## Problem:
Retype the records in full, keeping each character as it is.

---- Data for the task

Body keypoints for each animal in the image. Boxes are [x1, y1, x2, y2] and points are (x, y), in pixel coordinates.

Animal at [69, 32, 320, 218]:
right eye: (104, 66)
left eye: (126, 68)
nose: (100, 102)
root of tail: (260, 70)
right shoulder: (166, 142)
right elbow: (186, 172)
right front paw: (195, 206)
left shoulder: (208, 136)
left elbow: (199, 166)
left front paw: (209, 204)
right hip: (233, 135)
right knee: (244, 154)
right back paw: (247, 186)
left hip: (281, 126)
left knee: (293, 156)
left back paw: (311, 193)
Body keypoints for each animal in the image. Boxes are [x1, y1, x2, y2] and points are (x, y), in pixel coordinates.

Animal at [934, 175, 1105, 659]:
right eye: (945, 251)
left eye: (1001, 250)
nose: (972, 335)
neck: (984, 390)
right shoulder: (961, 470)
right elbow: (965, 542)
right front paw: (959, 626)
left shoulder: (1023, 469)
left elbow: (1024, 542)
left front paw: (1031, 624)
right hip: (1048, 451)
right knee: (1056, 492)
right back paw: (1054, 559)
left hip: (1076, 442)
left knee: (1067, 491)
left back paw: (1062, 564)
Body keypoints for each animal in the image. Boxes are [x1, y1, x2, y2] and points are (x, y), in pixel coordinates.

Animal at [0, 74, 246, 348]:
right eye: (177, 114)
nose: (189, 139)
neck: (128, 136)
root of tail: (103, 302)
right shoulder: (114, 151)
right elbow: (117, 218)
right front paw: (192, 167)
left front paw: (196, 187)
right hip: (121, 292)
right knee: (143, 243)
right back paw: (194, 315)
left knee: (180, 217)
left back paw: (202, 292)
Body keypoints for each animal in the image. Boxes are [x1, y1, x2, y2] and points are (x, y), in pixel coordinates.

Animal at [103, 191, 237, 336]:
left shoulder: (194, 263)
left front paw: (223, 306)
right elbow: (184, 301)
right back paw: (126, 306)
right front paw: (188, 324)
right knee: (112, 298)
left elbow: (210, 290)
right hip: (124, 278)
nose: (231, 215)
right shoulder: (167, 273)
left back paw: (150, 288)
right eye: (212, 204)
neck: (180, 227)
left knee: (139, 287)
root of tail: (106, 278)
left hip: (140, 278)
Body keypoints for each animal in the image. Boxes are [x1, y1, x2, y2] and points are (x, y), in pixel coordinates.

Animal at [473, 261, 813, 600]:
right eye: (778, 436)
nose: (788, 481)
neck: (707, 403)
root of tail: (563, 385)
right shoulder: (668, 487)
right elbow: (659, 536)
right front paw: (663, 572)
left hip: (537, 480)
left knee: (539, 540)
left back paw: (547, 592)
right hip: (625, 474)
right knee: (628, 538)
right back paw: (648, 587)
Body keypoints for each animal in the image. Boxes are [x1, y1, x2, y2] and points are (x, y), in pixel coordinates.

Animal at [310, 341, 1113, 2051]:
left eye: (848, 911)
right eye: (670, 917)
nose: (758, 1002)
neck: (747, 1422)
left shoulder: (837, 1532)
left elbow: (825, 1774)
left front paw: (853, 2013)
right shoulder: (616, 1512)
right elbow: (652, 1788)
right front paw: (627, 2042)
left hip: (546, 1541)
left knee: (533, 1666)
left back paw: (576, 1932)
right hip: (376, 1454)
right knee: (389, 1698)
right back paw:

--------

## Expected answer:
Body keypoints for each animal in the image. Boxes are [x1, y1, x2, y2] and points are (x, y), in pixel coordinates.

Animal at [69, 32, 320, 218]:
right eye: (104, 66)
left eye: (126, 68)
nose: (100, 102)
root of tail: (260, 70)
right shoulder: (166, 142)
right elbow: (186, 172)
right front paw: (195, 206)
left shoulder: (208, 136)
left elbow: (199, 166)
left front paw: (209, 204)
right hip: (233, 135)
right knee: (244, 154)
right back paw: (247, 186)
left hip: (281, 126)
left knee: (293, 156)
left back paw: (311, 193)
Body keypoints for each animal in the image. Boxes are [x1, y1, x2, y2] and points are (x, y), in pixel coordinates.

Animal at [934, 175, 1105, 659]:
right eye: (945, 251)
left eye: (1001, 250)
nose: (972, 335)
neck: (984, 390)
right shoulder: (961, 470)
right elbow: (965, 542)
right front paw: (959, 626)
left shoulder: (1023, 469)
left elbow: (1024, 542)
left front paw: (1031, 624)
right hip: (1048, 451)
right knee: (1056, 492)
right back paw: (1054, 559)
left hip: (1076, 442)
left knee: (1067, 491)
left back paw: (1062, 564)
Body keypoints for each animal in the image. Boxes are [x1, y1, x2, y2] and points are (x, y), in pixel coordinates.

Animal at [0, 74, 246, 348]:
right eye: (177, 114)
nose: (189, 139)
neck: (128, 136)
root of tail: (103, 302)
right shoulder: (114, 151)
right elbow: (117, 218)
right front paw: (192, 167)
left front paw: (196, 187)
right hip: (121, 292)
right knee: (143, 243)
right back paw: (194, 315)
left knee: (180, 217)
left back paw: (202, 292)
Body keypoints for each animal in the image. Boxes are [x1, y1, x2, y2] and points are (x, y), in pixel coordinates.

Animal at [103, 191, 237, 336]:
left shoulder: (194, 263)
left front paw: (223, 306)
right elbow: (184, 301)
right back paw: (126, 306)
right front paw: (188, 324)
right knee: (112, 298)
left elbow: (210, 290)
right hip: (124, 278)
nose: (231, 215)
right shoulder: (167, 273)
left back paw: (150, 288)
right eye: (212, 204)
neck: (180, 227)
left knee: (139, 287)
root of tail: (106, 278)
left hip: (140, 278)
Body keypoints for each animal in the image. Boxes are [x1, y1, x2, y2] and points are (x, y), in pixel coordinates.

Animal at [473, 261, 813, 600]:
right eye: (778, 436)
nose: (788, 481)
neck: (707, 403)
root of tail: (563, 385)
right shoulder: (668, 487)
right elbow: (659, 536)
right front paw: (663, 572)
left hip: (537, 480)
left knee: (539, 540)
left back paw: (547, 592)
right hip: (625, 474)
right knee: (628, 538)
right back paw: (648, 587)
Body keypoints for each animal in the image. Boxes are [x1, y1, x2, y2] and points are (x, y), in pixel coordinates.

Animal at [310, 341, 1113, 2051]:
left eye: (848, 911)
right eye: (670, 917)
nose: (758, 1002)
neck: (747, 1422)
left shoulder: (837, 1532)
left elbow: (825, 1774)
left front paw: (853, 2013)
right shoulder: (616, 1512)
right elbow: (652, 1788)
right front paw: (627, 2042)
left hip: (546, 1541)
left knee: (533, 1666)
left back paw: (576, 1932)
right hip: (376, 1454)
right knee: (389, 1698)
right back paw:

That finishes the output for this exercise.